Stored items
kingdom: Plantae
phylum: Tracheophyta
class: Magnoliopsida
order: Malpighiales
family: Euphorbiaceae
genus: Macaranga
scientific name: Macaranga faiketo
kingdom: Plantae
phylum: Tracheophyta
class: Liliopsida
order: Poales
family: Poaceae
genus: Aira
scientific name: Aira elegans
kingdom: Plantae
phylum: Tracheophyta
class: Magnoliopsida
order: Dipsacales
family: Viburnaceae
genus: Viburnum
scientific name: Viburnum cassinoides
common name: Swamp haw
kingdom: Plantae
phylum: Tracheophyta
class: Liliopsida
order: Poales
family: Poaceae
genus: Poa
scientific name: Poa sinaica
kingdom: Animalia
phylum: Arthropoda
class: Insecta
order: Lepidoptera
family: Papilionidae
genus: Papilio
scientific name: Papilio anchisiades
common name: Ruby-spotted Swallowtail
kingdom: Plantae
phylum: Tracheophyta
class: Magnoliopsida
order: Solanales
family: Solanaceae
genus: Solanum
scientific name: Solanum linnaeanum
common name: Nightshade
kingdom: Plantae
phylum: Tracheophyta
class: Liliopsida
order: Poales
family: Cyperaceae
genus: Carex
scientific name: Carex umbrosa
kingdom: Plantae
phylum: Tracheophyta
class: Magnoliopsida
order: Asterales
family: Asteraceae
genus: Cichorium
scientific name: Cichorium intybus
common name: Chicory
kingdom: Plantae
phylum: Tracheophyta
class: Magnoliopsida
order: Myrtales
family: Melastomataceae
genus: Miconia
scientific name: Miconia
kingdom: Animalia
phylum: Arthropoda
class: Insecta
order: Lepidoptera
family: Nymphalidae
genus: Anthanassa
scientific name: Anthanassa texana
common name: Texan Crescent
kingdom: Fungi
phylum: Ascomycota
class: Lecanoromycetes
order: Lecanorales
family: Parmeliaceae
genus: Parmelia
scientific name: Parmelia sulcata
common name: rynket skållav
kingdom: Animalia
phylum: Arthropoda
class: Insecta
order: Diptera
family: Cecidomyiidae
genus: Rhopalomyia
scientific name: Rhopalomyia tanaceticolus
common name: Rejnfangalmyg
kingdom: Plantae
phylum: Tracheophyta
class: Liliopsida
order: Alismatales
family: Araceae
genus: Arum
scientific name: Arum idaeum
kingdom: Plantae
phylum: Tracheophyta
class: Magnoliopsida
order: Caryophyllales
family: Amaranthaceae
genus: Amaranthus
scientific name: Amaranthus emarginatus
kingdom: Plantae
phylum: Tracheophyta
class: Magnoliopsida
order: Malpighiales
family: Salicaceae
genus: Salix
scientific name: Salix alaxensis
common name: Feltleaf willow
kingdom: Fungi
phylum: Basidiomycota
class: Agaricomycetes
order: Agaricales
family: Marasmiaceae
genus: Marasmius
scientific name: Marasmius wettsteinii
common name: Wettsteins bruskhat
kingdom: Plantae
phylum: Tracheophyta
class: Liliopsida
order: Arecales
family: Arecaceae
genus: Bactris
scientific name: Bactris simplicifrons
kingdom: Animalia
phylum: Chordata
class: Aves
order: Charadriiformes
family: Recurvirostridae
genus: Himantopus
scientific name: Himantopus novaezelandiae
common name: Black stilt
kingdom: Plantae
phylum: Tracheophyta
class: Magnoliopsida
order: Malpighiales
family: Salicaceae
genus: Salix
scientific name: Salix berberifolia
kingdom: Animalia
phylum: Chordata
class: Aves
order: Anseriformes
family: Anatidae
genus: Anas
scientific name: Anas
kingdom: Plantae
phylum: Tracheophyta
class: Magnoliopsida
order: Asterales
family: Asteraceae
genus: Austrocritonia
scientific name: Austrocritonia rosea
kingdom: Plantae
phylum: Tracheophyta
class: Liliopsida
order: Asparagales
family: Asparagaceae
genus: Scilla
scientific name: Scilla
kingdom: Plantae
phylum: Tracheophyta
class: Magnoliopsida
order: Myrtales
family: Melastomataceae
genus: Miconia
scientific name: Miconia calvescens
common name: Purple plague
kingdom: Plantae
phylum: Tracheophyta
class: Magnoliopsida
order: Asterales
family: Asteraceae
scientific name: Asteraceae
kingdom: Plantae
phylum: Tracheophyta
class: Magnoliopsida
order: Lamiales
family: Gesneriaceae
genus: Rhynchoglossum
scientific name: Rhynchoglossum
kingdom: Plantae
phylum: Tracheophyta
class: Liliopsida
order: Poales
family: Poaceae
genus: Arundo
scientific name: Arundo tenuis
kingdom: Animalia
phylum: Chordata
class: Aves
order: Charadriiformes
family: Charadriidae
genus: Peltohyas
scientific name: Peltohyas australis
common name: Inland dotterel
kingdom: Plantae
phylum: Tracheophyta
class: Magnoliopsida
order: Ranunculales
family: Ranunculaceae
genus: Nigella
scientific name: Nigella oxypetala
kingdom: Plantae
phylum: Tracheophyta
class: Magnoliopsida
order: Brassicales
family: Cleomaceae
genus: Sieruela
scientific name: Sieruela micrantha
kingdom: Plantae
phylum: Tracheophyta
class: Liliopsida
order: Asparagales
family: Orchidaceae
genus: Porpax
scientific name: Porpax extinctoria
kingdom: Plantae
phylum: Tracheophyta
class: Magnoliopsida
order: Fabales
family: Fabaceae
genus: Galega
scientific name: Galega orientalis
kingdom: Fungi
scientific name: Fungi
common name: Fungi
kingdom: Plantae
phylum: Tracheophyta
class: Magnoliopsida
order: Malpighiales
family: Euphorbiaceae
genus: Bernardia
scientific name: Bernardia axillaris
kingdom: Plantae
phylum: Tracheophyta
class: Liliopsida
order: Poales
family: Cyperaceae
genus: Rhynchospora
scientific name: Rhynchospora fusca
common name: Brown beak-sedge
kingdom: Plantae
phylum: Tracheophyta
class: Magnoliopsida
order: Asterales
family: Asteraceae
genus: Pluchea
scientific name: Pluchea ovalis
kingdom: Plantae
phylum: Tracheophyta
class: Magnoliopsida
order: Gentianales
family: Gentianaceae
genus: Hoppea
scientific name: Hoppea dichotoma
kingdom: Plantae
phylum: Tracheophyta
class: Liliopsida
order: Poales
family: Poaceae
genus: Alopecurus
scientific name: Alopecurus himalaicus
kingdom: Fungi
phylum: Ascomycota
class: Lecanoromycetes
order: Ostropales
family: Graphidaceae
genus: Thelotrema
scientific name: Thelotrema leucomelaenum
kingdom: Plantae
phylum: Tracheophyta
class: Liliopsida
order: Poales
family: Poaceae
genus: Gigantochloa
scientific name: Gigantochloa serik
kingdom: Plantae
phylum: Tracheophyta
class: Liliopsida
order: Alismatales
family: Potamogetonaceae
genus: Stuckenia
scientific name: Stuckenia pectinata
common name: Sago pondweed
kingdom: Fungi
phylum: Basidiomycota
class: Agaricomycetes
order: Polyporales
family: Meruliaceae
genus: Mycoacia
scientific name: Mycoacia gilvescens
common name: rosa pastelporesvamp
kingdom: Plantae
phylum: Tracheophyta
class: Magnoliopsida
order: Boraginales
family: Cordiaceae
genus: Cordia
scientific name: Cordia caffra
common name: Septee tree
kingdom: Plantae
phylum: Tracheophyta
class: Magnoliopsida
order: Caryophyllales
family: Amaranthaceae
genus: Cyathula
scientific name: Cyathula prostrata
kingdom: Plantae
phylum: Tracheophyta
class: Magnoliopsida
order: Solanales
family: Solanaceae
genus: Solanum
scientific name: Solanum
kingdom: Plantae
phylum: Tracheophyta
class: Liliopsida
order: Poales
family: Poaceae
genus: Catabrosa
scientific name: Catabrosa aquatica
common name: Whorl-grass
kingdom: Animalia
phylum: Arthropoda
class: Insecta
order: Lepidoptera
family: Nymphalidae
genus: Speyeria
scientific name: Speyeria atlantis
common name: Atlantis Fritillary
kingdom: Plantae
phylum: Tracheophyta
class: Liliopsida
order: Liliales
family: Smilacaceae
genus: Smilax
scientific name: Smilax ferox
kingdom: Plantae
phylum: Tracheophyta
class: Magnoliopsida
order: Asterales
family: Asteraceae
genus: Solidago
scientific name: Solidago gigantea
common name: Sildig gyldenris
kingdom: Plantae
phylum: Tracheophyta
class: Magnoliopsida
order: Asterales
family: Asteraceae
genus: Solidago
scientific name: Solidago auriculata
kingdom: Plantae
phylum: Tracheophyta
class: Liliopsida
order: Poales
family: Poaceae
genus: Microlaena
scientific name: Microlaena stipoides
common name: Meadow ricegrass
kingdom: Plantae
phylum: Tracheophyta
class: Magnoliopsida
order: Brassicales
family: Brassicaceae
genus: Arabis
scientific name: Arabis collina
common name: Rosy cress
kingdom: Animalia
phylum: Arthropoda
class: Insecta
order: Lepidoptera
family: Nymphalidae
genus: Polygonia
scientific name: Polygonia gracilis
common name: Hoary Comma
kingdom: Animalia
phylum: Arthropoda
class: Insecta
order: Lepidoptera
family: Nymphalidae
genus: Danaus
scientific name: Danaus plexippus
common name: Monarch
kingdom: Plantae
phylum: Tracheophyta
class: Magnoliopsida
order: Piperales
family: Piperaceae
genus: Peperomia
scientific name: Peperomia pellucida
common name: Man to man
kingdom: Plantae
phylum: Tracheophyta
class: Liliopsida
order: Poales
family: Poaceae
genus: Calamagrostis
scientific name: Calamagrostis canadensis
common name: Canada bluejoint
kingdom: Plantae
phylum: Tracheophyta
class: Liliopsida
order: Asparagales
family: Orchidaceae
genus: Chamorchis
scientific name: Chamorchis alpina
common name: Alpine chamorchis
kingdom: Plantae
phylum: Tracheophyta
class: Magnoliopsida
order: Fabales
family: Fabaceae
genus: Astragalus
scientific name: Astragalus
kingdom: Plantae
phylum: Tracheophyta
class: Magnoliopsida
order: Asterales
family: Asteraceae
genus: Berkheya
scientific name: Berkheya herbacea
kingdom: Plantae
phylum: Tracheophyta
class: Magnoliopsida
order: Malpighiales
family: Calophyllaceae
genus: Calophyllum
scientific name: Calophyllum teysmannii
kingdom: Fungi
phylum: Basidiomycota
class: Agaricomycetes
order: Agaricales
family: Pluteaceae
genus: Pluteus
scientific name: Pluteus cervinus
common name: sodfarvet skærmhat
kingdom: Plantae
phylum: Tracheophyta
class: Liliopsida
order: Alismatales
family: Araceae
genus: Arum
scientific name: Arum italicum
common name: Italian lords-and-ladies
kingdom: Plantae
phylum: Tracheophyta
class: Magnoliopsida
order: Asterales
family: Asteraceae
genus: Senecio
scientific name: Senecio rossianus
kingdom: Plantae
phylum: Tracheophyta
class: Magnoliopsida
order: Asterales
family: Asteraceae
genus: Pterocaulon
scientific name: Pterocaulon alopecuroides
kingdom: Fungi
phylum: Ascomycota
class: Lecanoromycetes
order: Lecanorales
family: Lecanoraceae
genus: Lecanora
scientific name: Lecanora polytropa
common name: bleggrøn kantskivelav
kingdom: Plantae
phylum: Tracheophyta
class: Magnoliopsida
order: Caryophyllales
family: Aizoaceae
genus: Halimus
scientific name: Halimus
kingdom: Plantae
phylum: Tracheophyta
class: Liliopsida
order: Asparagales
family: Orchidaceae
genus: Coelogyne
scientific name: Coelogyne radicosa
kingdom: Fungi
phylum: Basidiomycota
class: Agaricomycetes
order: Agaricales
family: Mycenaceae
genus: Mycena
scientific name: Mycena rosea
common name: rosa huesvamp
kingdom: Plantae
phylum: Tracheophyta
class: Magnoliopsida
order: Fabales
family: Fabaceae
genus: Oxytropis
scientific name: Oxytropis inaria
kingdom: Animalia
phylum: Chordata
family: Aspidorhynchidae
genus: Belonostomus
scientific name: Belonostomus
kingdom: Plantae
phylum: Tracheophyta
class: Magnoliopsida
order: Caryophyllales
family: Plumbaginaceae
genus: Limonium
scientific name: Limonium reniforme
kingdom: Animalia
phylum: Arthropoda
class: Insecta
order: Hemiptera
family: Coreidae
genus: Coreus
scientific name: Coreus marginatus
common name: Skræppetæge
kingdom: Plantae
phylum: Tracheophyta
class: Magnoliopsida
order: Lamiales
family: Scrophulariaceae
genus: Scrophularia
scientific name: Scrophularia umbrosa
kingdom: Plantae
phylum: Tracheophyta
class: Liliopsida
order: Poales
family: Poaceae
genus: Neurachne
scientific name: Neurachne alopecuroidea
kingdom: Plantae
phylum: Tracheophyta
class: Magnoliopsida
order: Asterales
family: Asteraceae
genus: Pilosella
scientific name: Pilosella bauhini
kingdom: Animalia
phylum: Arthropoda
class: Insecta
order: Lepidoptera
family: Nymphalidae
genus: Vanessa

**EXERCISE**
Copy out the lines of the listing from the one containing "genus: Belonostomus" through the end of the listing, inclusive.

**ANSWER FOR THIS EXERCISE**
genus: Belonostomus
scientific name: Belonostomus
kingdom: Plantae
phylum: Tracheophyta
class: Magnoliopsida
order: Caryophyllales
family: Plumbaginaceae
genus: Limonium
scientific name: Limonium reniforme
kingdom: Animalia
phylum: Arthropoda
class: Insecta
order: Hemiptera
family: Coreidae
genus: Coreus
scientific name: Coreus marginatus
common name: Skræppetæge
kingdom: Plantae
phylum: Tracheophyta
class: Magnoliopsida
order: Lamiales
family: Scrophulariaceae
genus: Scrophularia
scientific name: Scrophularia umbrosa
kingdom: Plantae
phylum: Tracheophyta
class: Liliopsida
order: Poales
family: Poaceae
genus: Neurachne
scientific name: Neurachne alopecuroidea
kingdom: Plantae
phylum: Tracheophyta
class: Magnoliopsida
order: Asterales
family: Asteraceae
genus: Pilosella
scientific name: Pilosella bauhini
kingdom: Animalia
phylum: Arthropoda
class: Insecta
order: Lepidoptera
family: Nymphalidae
genus: Vanessa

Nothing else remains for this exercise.